In introducing each of the three decisions, the representative of Germany stressed that the organisations in question fully met the criteria set, by the Council, for consultative status. They had fully answered the questions put to them by the Committee on NGOs, yet no valid reasons for their rejection had been offered. The representative of Finland, on behalf of the European Union, said that in establishing consultative relations with NGOs, the United Nations must try to ensure diversity in the representation of those groups.

The Observatory welcomes these three decisions by ECOSOC as it is the first time that LGTB organisations receive consultative status. Through granting the consultative status to these three NGOs, the UN shows strong recognition for LGTB organisations, whose members are often subjected to serious acts of repression. Indeed LGTB defenders are often subjected to various forms of reprisals because of their work in favour of homosexuals’ and transexuals’ rights (assassinations, threats, arrests, ill-treatment, etc.) and they often face obstacles to their freedoms of association and peaceful assembly in many parts of the world.
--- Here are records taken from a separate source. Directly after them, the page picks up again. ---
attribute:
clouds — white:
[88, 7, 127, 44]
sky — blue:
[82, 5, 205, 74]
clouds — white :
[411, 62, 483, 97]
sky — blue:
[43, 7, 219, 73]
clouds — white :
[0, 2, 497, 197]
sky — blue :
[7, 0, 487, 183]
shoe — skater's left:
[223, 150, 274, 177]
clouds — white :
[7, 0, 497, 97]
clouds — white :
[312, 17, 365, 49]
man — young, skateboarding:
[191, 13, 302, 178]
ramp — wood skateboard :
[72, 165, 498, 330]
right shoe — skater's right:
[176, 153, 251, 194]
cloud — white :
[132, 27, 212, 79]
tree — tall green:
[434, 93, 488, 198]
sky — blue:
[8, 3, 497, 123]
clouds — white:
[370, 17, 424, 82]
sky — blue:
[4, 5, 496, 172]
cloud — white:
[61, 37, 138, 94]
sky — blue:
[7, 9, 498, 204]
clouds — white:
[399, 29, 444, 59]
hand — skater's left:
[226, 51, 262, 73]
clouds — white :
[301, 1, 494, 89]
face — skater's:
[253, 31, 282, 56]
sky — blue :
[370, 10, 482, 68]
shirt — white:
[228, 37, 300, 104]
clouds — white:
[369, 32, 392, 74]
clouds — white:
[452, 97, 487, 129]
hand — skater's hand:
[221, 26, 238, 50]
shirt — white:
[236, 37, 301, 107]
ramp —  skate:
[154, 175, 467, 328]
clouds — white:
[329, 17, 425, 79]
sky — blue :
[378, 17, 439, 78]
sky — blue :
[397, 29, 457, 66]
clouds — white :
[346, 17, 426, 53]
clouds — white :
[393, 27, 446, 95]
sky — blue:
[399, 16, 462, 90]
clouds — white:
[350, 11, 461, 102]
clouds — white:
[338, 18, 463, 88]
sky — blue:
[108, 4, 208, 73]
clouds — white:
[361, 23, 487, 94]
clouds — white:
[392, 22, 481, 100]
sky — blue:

The Observatory welcomes all the more these three decisions by ECOSOC that the question of NGO access and participation are of particular concern during this time of UN transition and reform.

Background information:

On January 23, 2006, the ECOSOC Committee on NGOs had rejected the applications for consultative status of ILGA and the LBL, without providing the organisations with reasons for the refusal (See Observatory Open Letter to the ECOSOC President, dated May 26, 2006). Moreover, on May 16 and 17, 2006, the NGO Committee had also dismissed the application for consultative status of two other organisations advancing human rights for lesbians, gays, bisexuals and transgender people, namely LSVD and ILGA-Europe.
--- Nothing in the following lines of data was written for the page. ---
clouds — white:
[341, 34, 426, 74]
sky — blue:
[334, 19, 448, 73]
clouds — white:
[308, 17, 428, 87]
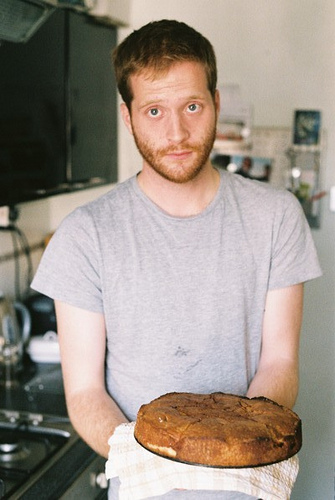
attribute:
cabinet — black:
[1, 1, 120, 205]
On May 12, 2006, the Committee left pending the application of the Gay and Lesbian Coalition of Quebec (Coalition Gaie et Lesbienne du Québec). On May 18, 2006, a final deferral concerned the Gay and Lesbian Coalition of Quebec, and was a result of the NGO’s having provided answers only in French.

As no ground was given for the rejection of the first four applications, the Observatory was fearing that these rejections, as well as the deferral of the application of the Gay and Lesbian Coalition of Quebec, might have been motivated by the work of those NGOs in favour of homosexual rights.
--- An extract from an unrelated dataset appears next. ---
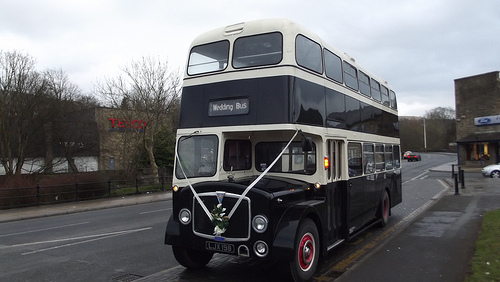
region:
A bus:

During the September 2006 session of the UN Human Rights Council, Ms. Hina Jilani, Special Representative of the UN Secretary General on the Situation of Human Rights Defenders, had been strongly criticised by the African Group for having sent a communication to ECOSOC members regarding their refusal to grant consultative status to these three NGOs working on human rights for LGBT persons.

The Observatory recalls that the UN General Assembly stressed in the preamble of the Declaration on Human Rights Defenders, adopted on December, 9, 1998, “that all members of the international community shall fulfil, jointly and separately, their solemn obligation to promote and encourage respect for human rights and fundamental freedoms for all without distinction of any kind, including distinctions based on race, colour, sex, language, religion, political or other opinion, national or social origin, property, birth or other status”, reaffirmed “the particular importance of achieving international cooperation to fulfil this obligation according to the Charter”, and reiterated “that all human rights and fundamental freedoms are universal, indivisible, interdependent and interrelated and should be promoted and implemented in a fair and equitable manner […]”.

For more information, please contact:
OMCT: 00 41 22 809 49 39
FIDH: 00 33 1 43 55 25 18

[1] The decision granting consultative status to LBL was adopted by a recorded, roll-call vote of 23 in favour to 16 against, with 11 abstentions; the decision granting the ILGA - Europe consultative status was adopted by a recorded, roll-call vote of 23 in favour to 17 against, with 10 abstentions; the decision granting consultative status to LSVD was adopted by a recorded, roll-call vote of 24 in favour to 16 against, with 10 abstentions.